Am 26. April 1986 veränderte sich die betroffene Region in der heutigen Ukraine für immer. Große Teile wurden unbewohnbar, zurück blieb eine Sperrzone, die bis heute von einem riesigen Sarkophag über dem zerstörten Reaktor und verlassenen Gebäuden geprägt ist.
Reise in eine verlassene Welt
Trotz – oder vielleicht gerade wegen – ihrer Geschichte übt die Region bis heute eine besondere Faszination aus. Auch der Fotograf Robert Mück aus Selb zog es dorthin. Seit vielen Jahren mit der Kamera unterwegs, reiste er 2014 zunächst nach Kiew und von dort weiter in das Sperrgebiet, das er zuvor nur aus Fernsehbildern kannte.

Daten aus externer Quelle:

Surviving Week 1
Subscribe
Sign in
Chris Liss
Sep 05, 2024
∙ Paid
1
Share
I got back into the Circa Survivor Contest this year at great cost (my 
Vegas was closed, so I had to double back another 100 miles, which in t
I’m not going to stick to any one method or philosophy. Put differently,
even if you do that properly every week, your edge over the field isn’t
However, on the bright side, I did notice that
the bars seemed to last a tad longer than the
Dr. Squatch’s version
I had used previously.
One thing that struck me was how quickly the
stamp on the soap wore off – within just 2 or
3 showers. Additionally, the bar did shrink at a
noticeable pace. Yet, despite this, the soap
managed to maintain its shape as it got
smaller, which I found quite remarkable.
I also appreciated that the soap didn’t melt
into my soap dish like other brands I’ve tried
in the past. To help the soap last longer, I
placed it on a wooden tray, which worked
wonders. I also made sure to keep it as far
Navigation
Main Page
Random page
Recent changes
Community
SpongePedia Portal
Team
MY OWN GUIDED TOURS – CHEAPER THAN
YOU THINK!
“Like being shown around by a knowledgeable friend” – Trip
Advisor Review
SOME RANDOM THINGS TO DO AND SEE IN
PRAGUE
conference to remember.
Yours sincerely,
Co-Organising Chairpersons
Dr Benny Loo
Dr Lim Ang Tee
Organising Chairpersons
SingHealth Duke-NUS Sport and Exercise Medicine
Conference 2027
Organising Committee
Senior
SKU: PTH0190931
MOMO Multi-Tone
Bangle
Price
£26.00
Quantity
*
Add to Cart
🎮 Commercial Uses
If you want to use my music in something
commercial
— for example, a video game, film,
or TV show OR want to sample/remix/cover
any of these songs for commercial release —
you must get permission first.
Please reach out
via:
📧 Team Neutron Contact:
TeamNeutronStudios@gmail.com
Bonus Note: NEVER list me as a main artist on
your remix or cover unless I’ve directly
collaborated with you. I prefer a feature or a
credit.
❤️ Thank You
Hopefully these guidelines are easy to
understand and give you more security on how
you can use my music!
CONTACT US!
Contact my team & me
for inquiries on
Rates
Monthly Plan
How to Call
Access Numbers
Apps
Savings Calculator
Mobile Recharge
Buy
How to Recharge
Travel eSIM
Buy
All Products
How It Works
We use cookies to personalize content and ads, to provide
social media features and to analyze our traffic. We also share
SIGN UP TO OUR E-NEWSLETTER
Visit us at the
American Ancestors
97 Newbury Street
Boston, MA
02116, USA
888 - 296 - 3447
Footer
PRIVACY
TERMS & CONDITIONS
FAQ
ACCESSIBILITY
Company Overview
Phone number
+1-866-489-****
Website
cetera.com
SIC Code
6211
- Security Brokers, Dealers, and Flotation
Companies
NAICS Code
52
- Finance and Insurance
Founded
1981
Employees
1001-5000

Sein Besuch war geprägt von Respekt und Vorsicht. Sensationslust spielte für ihn keine Rolle. Stattdessen wollte er dokumentieren, festhalten und verstehen. Ausgerüstet mit Jodtabletten und einem Dosimeter bewegte er sich durch die Zone – stets im Bewusstsein, dass auch Jahrzehnte nach dem Unglück noch Strahlung von vielen Orten ausgeht.
Zwischen Risiko und Erinnerung
Überrascht zeigte sich Mück von den teils niedrigen Strahlenwerten in bestimmten Bereichen – teilweise sogar geringer als in Oberfranken, wo natürliche Radonvorkommen eine Rolle spielen. Zwei Tage verbrachte er in der Sperrzone, geprägt von intensiven und bleibenden Eindrücken.
Gleichzeitig mahnt er zur Vorsicht für Besucher. Die Region sei kein Ort für unüberlegte Abenteuer. Vielmehr stehe für ihn die Erinnerung an die Menschen im Vordergrund, die damals unter schwierigsten Bedingungen Schlimmeres verhindert haben – oft unter Einsatz ihres eigenen Lebens.
Auch vier Jahrzehnte nach der Katastrophe bleiben die Bilder aus der Region rund um Prypjat und Tschernobyl ein eindringliches Mahnmal. Sie erinnern daran, welche Risiken mit der Nutzung von Kernenergie verbunden sind – und daran, wie tiefgreifend ein einzelnes Ereignis die Welt verändern kann.